If we do have to use a shelf spare (The intel s3610 800gb), its non ideal and only for temp use. It is an option, but one that is easier for us to avoid using at this time.

@Gehel: Can you advise if this can remain offline for another week or two for the SSD replacement. See my comment above for full details.
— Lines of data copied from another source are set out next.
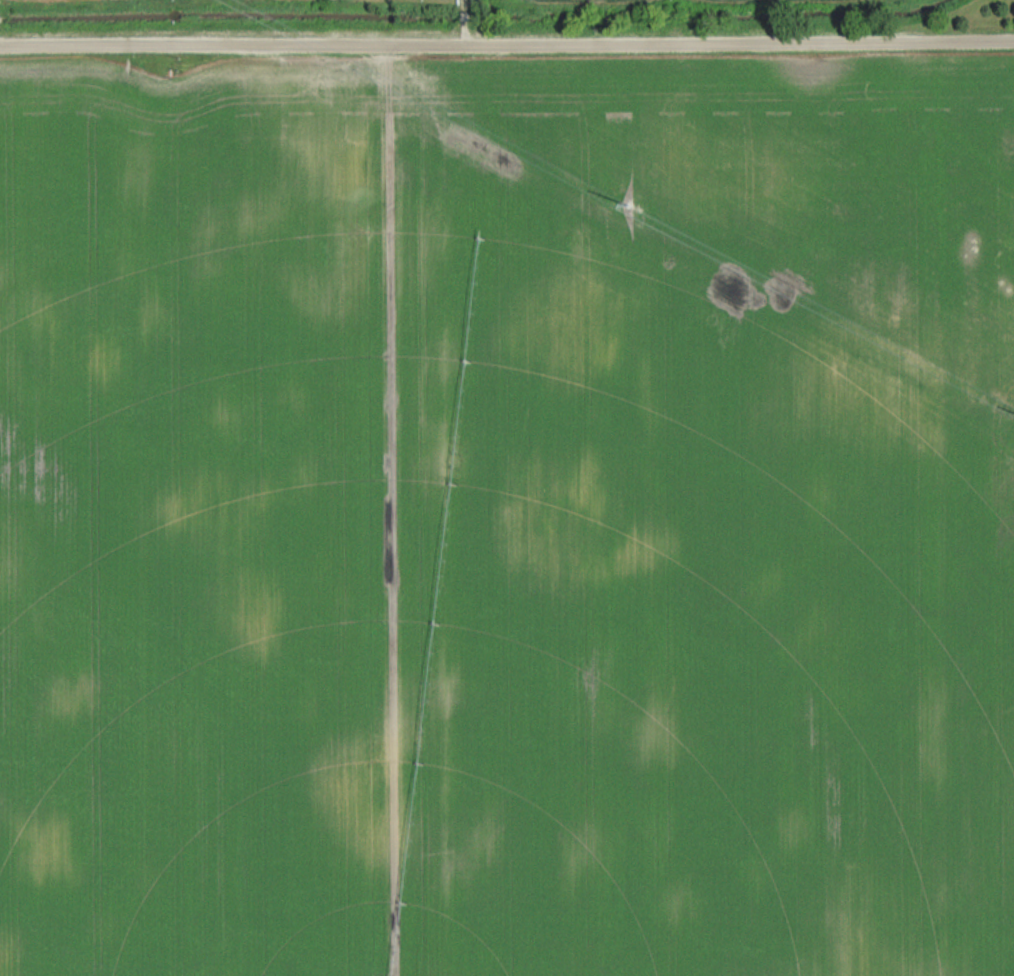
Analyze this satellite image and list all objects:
road: (507, 40)
power tower: (621, 201)
power tower: (575, 237)
power tower: (1006, 464)

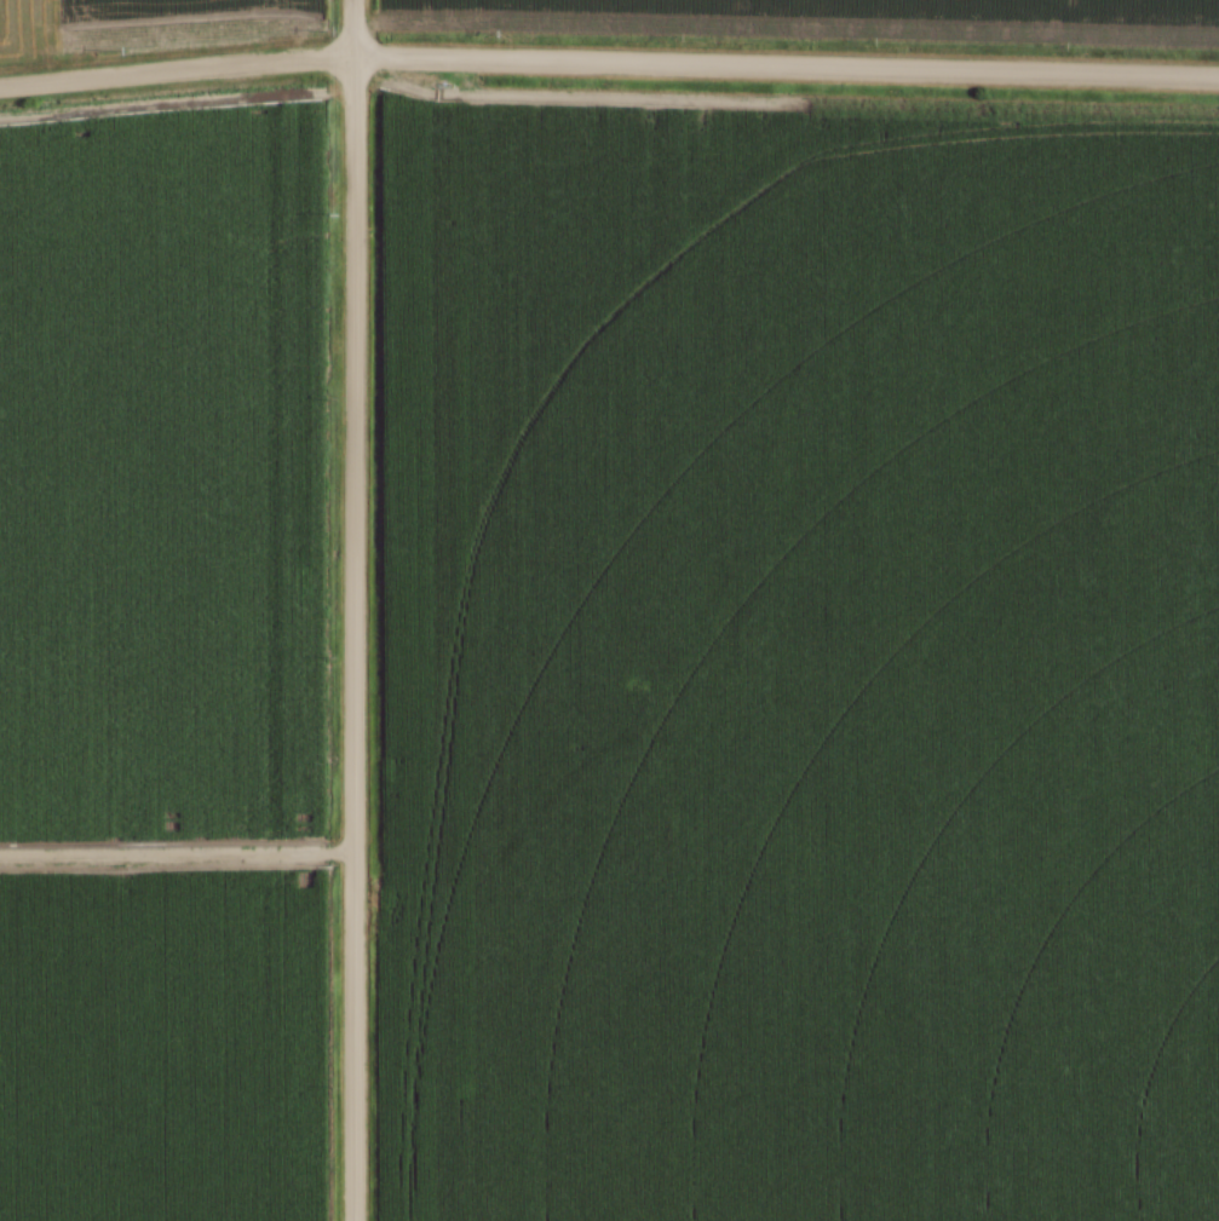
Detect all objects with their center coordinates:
crop: (841, 15)
crop: (184, 20)
road: (355, 30)
road: (787, 68)
road: (177, 74)
crop: (162, 469)
road: (356, 641)
crop: (806, 652)
building: (645, 772)
silo: (638, 833)
building: (637, 837)
silo: (611, 848)
building: (615, 853)
road: (178, 860)
building: (625, 875)
road: (646, 889)
crop: (165, 1049)

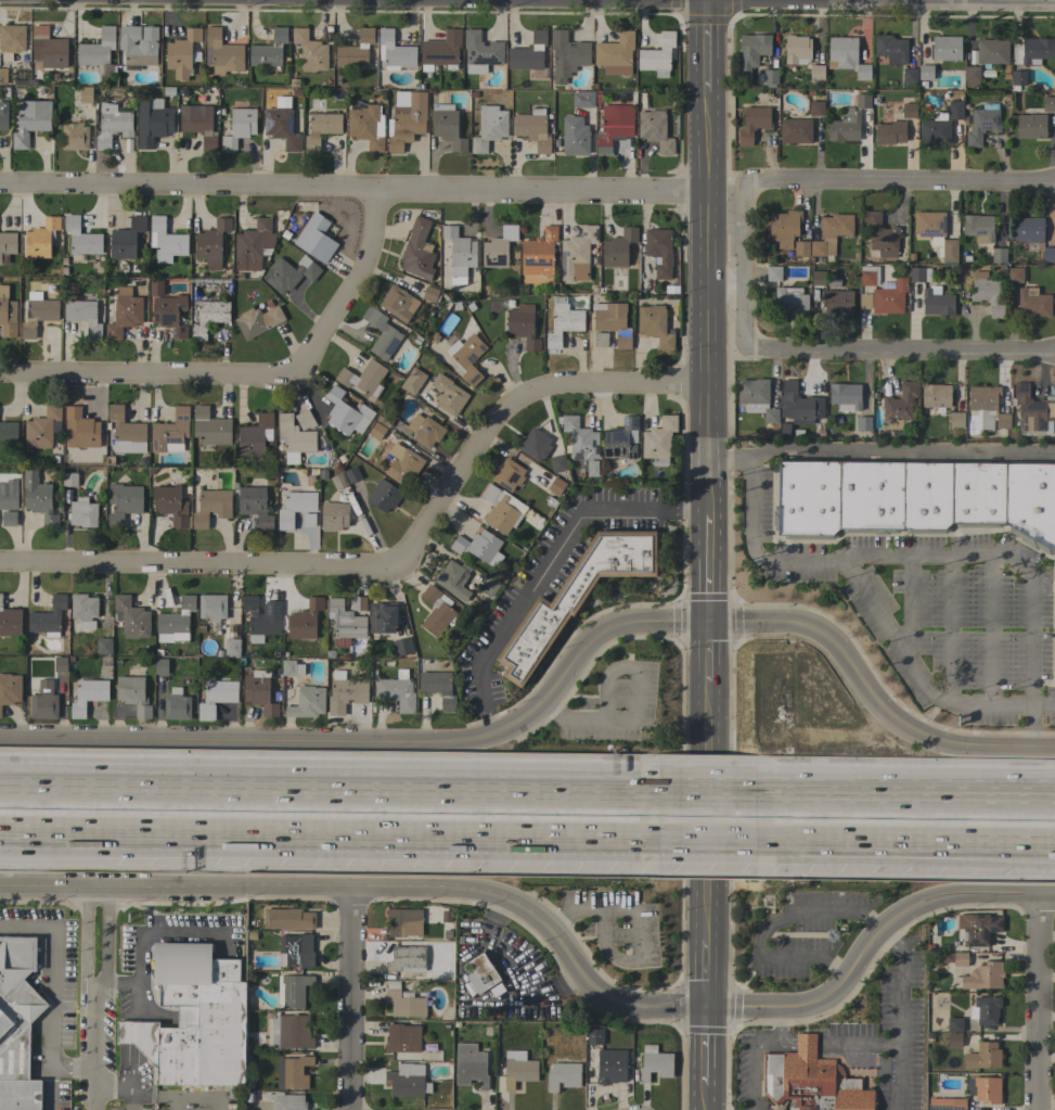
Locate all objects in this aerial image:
road: (902, 0)
road: (930, 1)
building: (11, 40)
building: (138, 46)
building: (49, 47)
building: (946, 48)
building: (97, 49)
building: (269, 49)
building: (797, 49)
building: (890, 49)
building: (441, 50)
building: (1037, 50)
building: (310, 51)
building: (355, 51)
building: (394, 52)
building: (481, 52)
building: (751, 52)
building: (992, 52)
building: (221, 53)
building: (528, 53)
building: (181, 54)
building: (615, 54)
building: (567, 55)
building: (658, 55)
building: (847, 55)
building: (817, 72)
building: (925, 72)
building: (909, 75)
building: (2, 76)
building: (971, 76)
building: (767, 77)
building: (1018, 78)
building: (296, 93)
building: (85, 94)
building: (583, 99)
building: (862, 101)
building: (1048, 104)
building: (816, 108)
building: (956, 109)
building: (909, 110)
building: (3, 115)
building: (406, 119)
building: (30, 121)
building: (152, 121)
building: (198, 124)
building: (753, 124)
building: (982, 124)
building: (112, 125)
building: (367, 125)
building: (447, 126)
building: (613, 126)
building: (845, 126)
building: (1031, 126)
building: (239, 127)
building: (281, 127)
building: (489, 127)
building: (321, 129)
building: (533, 129)
building: (655, 130)
building: (935, 130)
building: (795, 131)
building: (890, 132)
building: (74, 136)
building: (574, 136)
road: (829, 183)
road: (353, 192)
building: (978, 227)
building: (783, 228)
building: (1029, 230)
building: (831, 234)
building: (935, 234)
building: (881, 236)
building: (81, 237)
building: (40, 238)
building: (126, 238)
building: (315, 238)
building: (166, 241)
building: (211, 244)
building: (252, 245)
building: (7, 246)
building: (498, 247)
building: (618, 248)
building: (801, 248)
building: (417, 250)
building: (460, 250)
building: (659, 251)
building: (540, 253)
building: (577, 254)
building: (1048, 254)
building: (998, 255)
road: (707, 256)
building: (289, 273)
building: (773, 273)
building: (919, 274)
building: (869, 275)
building: (1015, 275)
building: (817, 278)
building: (430, 293)
building: (987, 293)
building: (889, 298)
building: (792, 300)
building: (864, 300)
building: (838, 302)
building: (936, 302)
building: (1033, 302)
building: (398, 303)
building: (124, 312)
building: (170, 313)
building: (7, 314)
building: (38, 315)
building: (83, 316)
building: (209, 317)
building: (258, 321)
building: (563, 321)
building: (612, 322)
building: (654, 325)
building: (522, 326)
building: (381, 333)
building: (600, 339)
road: (867, 350)
building: (466, 358)
road: (250, 375)
building: (363, 378)
building: (413, 380)
building: (448, 395)
building: (936, 395)
building: (845, 396)
building: (757, 398)
building: (801, 403)
building: (899, 406)
building: (986, 408)
building: (1033, 410)
building: (346, 413)
building: (386, 417)
building: (956, 419)
building: (304, 420)
building: (864, 423)
building: (43, 428)
building: (210, 428)
building: (81, 429)
building: (125, 430)
building: (376, 430)
building: (425, 430)
building: (8, 431)
building: (170, 432)
building: (294, 435)
building: (254, 436)
building: (580, 439)
building: (621, 440)
building: (659, 441)
building: (535, 444)
road: (899, 450)
building: (290, 458)
road: (728, 461)
building: (400, 463)
building: (558, 463)
building: (591, 469)
building: (352, 474)
building: (508, 474)
building: (69, 479)
building: (339, 481)
building: (556, 486)
building: (8, 495)
building: (384, 495)
building: (38, 498)
building: (916, 498)
building: (123, 502)
building: (171, 504)
building: (255, 506)
building: (211, 507)
building: (295, 507)
building: (499, 510)
building: (82, 513)
building: (334, 516)
building: (8, 519)
building: (308, 519)
building: (478, 546)
road: (1001, 564)
road: (545, 565)
road: (710, 567)
road: (398, 568)
building: (452, 580)
building: (489, 586)
building: (576, 594)
building: (358, 603)
road: (908, 606)
building: (212, 607)
building: (84, 609)
building: (438, 612)
road: (870, 613)
building: (48, 616)
building: (383, 617)
building: (131, 618)
building: (259, 618)
building: (177, 620)
building: (305, 620)
building: (345, 620)
building: (9, 621)
building: (254, 641)
building: (104, 646)
building: (402, 646)
building: (232, 647)
road: (709, 651)
building: (61, 664)
building: (161, 666)
building: (288, 667)
building: (438, 687)
road: (556, 687)
building: (10, 689)
building: (259, 691)
building: (396, 691)
building: (345, 693)
building: (88, 695)
building: (133, 695)
building: (214, 697)
building: (44, 701)
building: (307, 702)
road: (634, 703)
building: (176, 705)
road: (1042, 706)
road: (708, 749)
road: (330, 789)
road: (709, 791)
road: (906, 794)
railway: (527, 816)
road: (330, 833)
road: (709, 838)
road: (906, 841)
road: (707, 878)
building: (288, 919)
building: (404, 922)
road: (637, 926)
building: (977, 928)
road: (768, 929)
road: (158, 931)
road: (558, 937)
building: (295, 950)
building: (957, 959)
building: (405, 961)
road: (52, 971)
building: (481, 972)
road: (706, 972)
building: (984, 976)
road: (94, 979)
road: (114, 985)
building: (292, 990)
road: (350, 998)
road: (464, 1000)
building: (404, 1002)
road: (1039, 1002)
building: (985, 1010)
road: (900, 1014)
building: (194, 1019)
building: (954, 1024)
building: (17, 1027)
road: (777, 1029)
building: (290, 1031)
building: (594, 1036)
building: (401, 1037)
road: (132, 1038)
building: (955, 1039)
road: (805, 1040)
road: (859, 1040)
road: (705, 1046)
building: (983, 1056)
building: (655, 1063)
building: (470, 1065)
road: (752, 1065)
building: (611, 1066)
building: (518, 1068)
road: (73, 1069)
building: (292, 1072)
building: (563, 1075)
building: (406, 1080)
building: (811, 1080)
road: (51, 1087)
building: (984, 1089)
road: (94, 1092)
road: (160, 1094)
road: (704, 1098)
road: (130, 1100)
building: (287, 1101)
building: (958, 1104)
building: (938, 1105)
Yes, elastic2020 can stay offline for one more week.

cool, we'll avoid using a shelf spare then and i'll be following up with dasher on a daily basis until resolution.

We've gotten a notice from Intel, FWD from Dasher, that they'll be shipping a replacement disk, and a return tag for the defective disk.

However, we didn't get a forward of the tracking info email. I've emailed Dasher requesting they give us this info.

Edit Addtion: Basically took a few days last week of back and forth between dasher and intel support to get this going.

So it turns out Intel wants the disk sent back in advance. Can this disk detect enough for us to perform an wipe on it?

Otherwise we need to send this back. If we cannot handle the downtime once its on its way, we may use a shelf spare. The use of a spare can be determined AFTER we get this defective disk sent off.

I've put elastic2020 into maint mode in icinga for the next month, and have shut it down.

@Papaul, you can boot the system now into wipe and clear the defective SSD (if it detects.)

We can keep elastic2020 down for a few more weeks if needed. The cluster is able to sustain the current load with -1 node.

Disk wipe complete system is backup with 1 disk

Bad disk has been shipped to Intel. Please see below for shipping tracking information.

Selection_005.png (747×667 px, 348 KB)

Waiting for a new SSD. Then reimage, test and back in the cluster if everything looks fine.

I just got a notice from Dasher in the last ten minutes.

Tracking 1Z3AX9710270067734. This will ship out to Papaul, and once it arrives he can install it.

@ Gehel The new SSD is in place

Script wmf_auto_reimage was launched by gehel on neodymium.eqiad.wmnet for hosts:

['elastic2020.codfw.wmnet']

The log can be found in /var/log/wmf-auto-reimage/201706121255_gehel_18389.log.

Script wmf_auto_reimage was launched by gehel on neodymium.eqiad.wmnet for hosts:

['elastic2020.codfw.wmnet']

The log can be found in /var/log/wmf-auto-reimage/201706121316_gehel_10193.log.

Only one disk is seen by debian installer, the raid probably needs to be re-created outside of the OS, I'm checking...

Script wmf_auto_reimage was launched by gehel on neodymium.eqiad.wmnet for hosts:

['elastic2020.codfw.wmnet']

The log can be found in /var/log/wmf-auto-reimage/201706121510_gehel_5308.log.

Completed auto-reimage of hosts:

['elastic2020.codfw.wmnet']

and were ALL successful.

Mentioned in SAL (#wikimedia-operations) [2017-06-12T17:24:46Z] <gehel> running stress + bonnie on elastic2020 to check new hardware - T149006

Mentioned in SAL (#wikimedia-operations) [2017-06-13T08:01:39Z] <gehel> adding elastic2020 back in the elasticsearch cluster - T149006

Gehel added a subscriber: debt.

elastic2020 is back into rotation, stress tests show no issue. @debt: this can be closed...

Actually, we are still going to do a last test of switching traffic from eqiad to codfw and see if that server crashes or not.

Change 359007 had a related patch set uploaded (by Gehel; owner: Gehel):
[operations/mediawiki-config@master] Revert "Test elastic2020 does not fall out of cluster"

https://gerrit.wikimedia.org/r/359007

Change 359007 merged by jenkins-bot:
[operations/mediawiki-config@master] Revert "Test elastic2020 does not fall out of cluster"

https://gerrit.wikimedia.org/r/359007

Mentioned in SAL (#wikimedia-operations) [2017-06-14T23:30:16Z] <catrope@tin> Synchronized wmf-config/InitialiseSettings.php: Send search traffic back to eqiad T149006 (duration: 00m 44s)

Tested a switchover and about 5 hours of traffic, elastic2020 seemed happy enough and acted like the rest of the servers. I think it's safe to call this fixed.

Nothing more we can test at this point. It looks like elastic2020 is alive and well. Let's cross a few fingers to make sure it stays that way.